Porcupines are among North America’s largest rodents (only the beaver is larger), and like many rodents their diet consists almost entirely of plant material. In winter they subsist on the bark of deciduous and coniferous trees and the twigs and leaves of conifers. They are efficient bark chewers, first using their sharp incisors to remove and discard the dead outer layers and then neatly scraping off the living cambium cells that lie underneath. The photo shows the strikingly even patterns of tooth marks characteristic of porcupine chews. If the fall acorn crop has been abundant porkies eat any
surplus that lasts into winter, and they occasionally add protein to their
intake by chewing on animal carcasses. Even with those additions the poor quality of the winter diet leads to a gradual decline in the animals’ health and vitality.
In spring swelling tree buds and developing flowers offer a nutrition booster, and things really improve with summer’s bounty of tree leaves, herbaceous stems and leaves, truffles, aquatic plants, seeds, fruits, acorns, and nuts. Insufficient sodium in the diet may cause porkies to chew on tires, insulated wiring, plywood, tool handles, and other strange objects.
At Hammond Hill I’ve found both tracks and scat of porcupines.
Porcupine tracks are unmistakable—both the larger rear prints and the
smaller front prints have broad oval soles and prominent claw marks
which lie well ahead of the front edges of the soles. The photo shows
(from bottom to top) the left rear, left front, right rear, and right front
Because porcupines produce a steady output of fecal pellets as they go through their daily rounds, their scat is also a good indicator of where they have been. I’ve found the slightly curved tubular pellets, about ½ inch in
diameter and an inch or more long (see photo), in feeding areas and along trails. Compared to deer scat, porcupine scat is often kidney-shaped rather than strictly cylindrical and lacks the dimpled end.
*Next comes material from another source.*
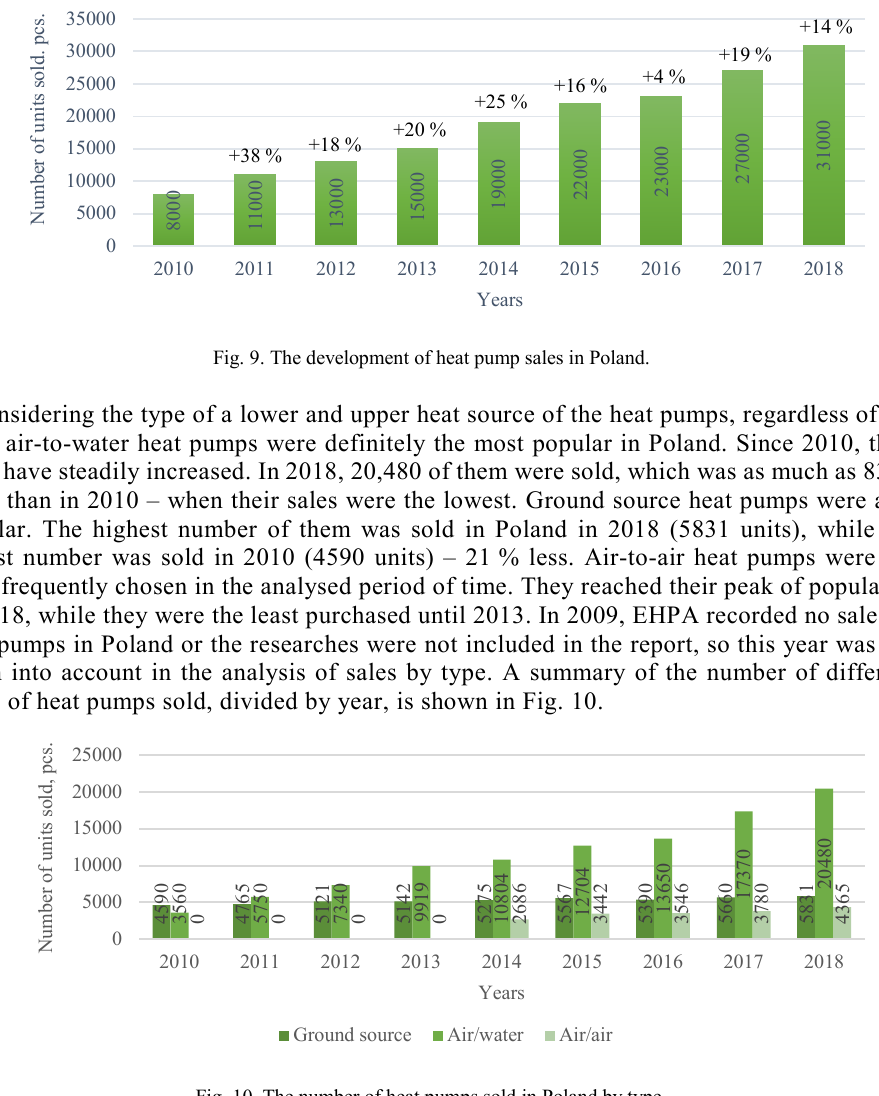
Fig. 10. The number of heat pumps sold in Poland by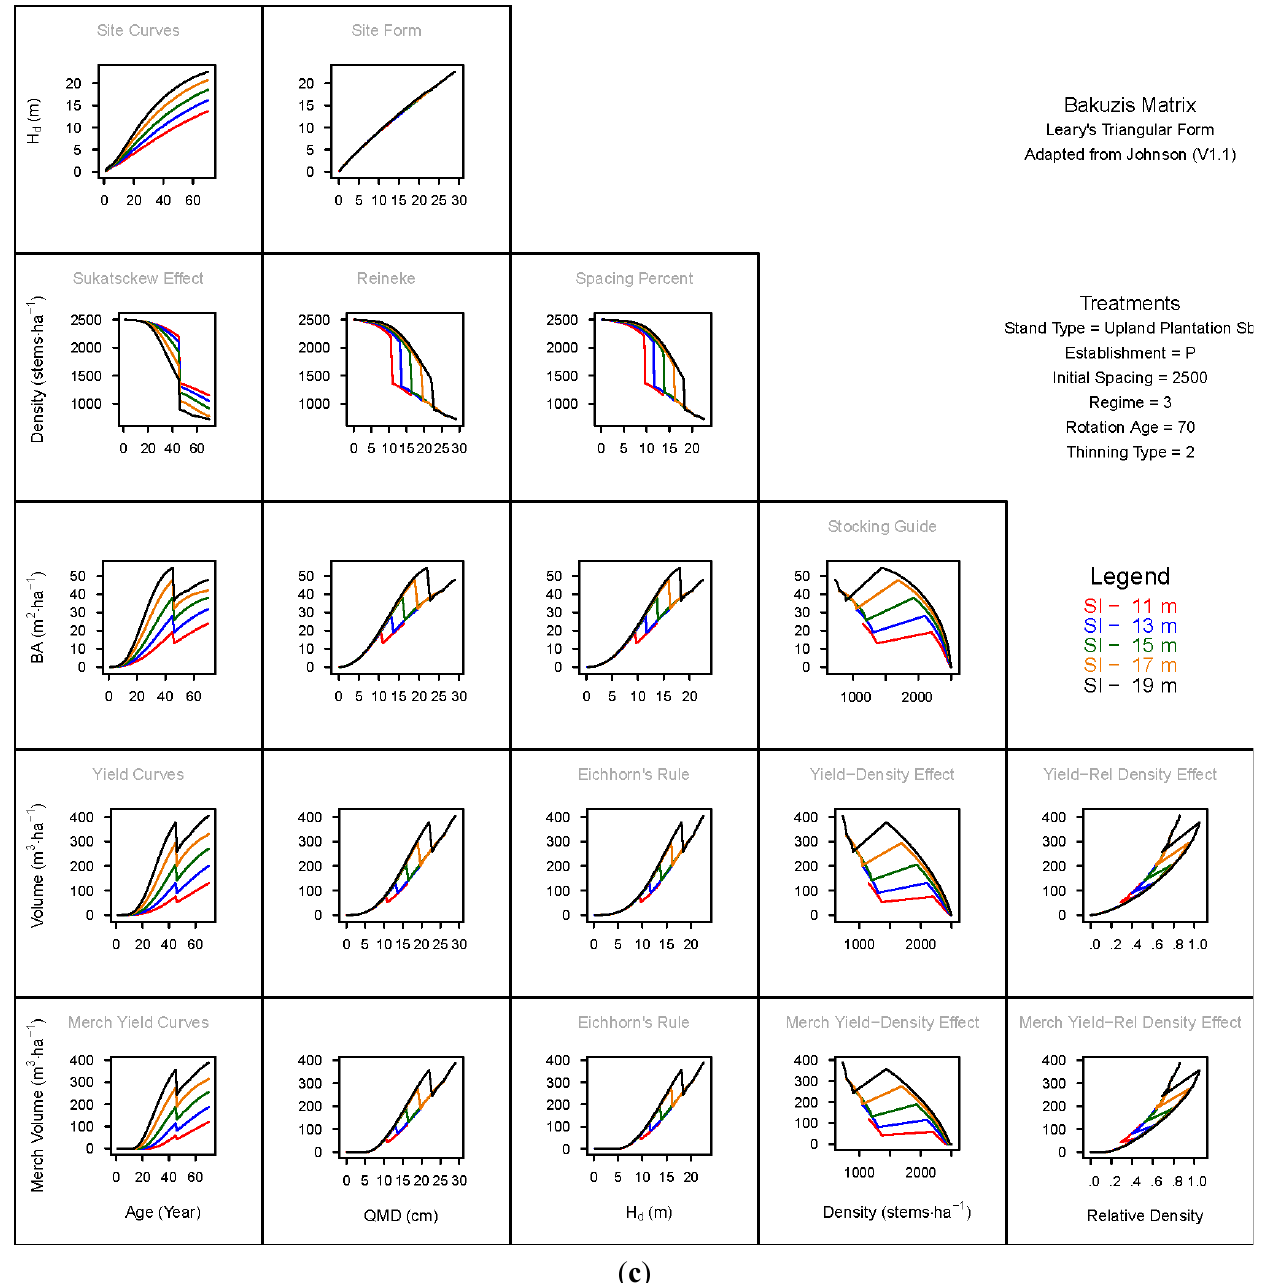
Figure A1. Bakuzis matrices for genetically-improved unthinned and commercially thinned (CT) upland black spruce (Sb) plantations (P) which were established at an initial densities of 2500 stems/ha and grown on 5 site qualities (SI) over 70 year rotations: ( a ) Regime 1 represented unthinned plantations in which genetic worth effects were described by the Type 1 response model; ( b ) Regime 2 was initially identical to Regime 1 and employed the same response model, however, the plantations were subjected to a single CT treatment at a stand age of 45 years in which the basal areas were reduced by 35%; and ( c ) Regime 3 was identical to Regime 2 but used the Type 2 response model to account for genetic worth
Except at a den (more on that below), it tends to be scattered widely throughout feeding areas, along travel routes, or under trees rather than in piles as deer scat is. Chews are another indicator of the presence of porcupines. Sometimes the animals feed near the ground where the patterns of tooth marks (smaller than those made by beavers and often far from any body of water) can be seen close-up. If porcupines feed higher in the tree canopy we may not be able to see the individual tooth marks, but the irregular patches of exposed wood
stand out against the darker bark. In our region the only other animals that create similar debarked patches in living bark high in trees are gray squirrels, but bark feeding by squirrels is uncommon. And if a porcupine has chewed
long enough to create visible debarked patches, its scat—much larger than squirrel scat—will most likely be found below the feeding tree.
Dens, usually found in rock crevices or hollow trees, provide porkies with shelter and safety. A good den allows the animal to keep its head—its most vulnerable part—safely wedged in a rock or wood cleft while its tail is aimed at an attacker. Porcupines are not fastidious creatures, and they keep producing a steady stream of fecal pellets even when they are in the den. Regularly occupied dens are marked by conspicuous cascades of scat (see photo).
I haven’t yet found a den at Hammond Hill, but I’m convinced there must be at least one in the area. The animals’ movements are limited, especially in winter, and the distance between dens and feeding areas is usually not great. I’ll stay alert for tracks and sign, and I’ll continue to roam the hills in search of a waterfall of porcupine scat.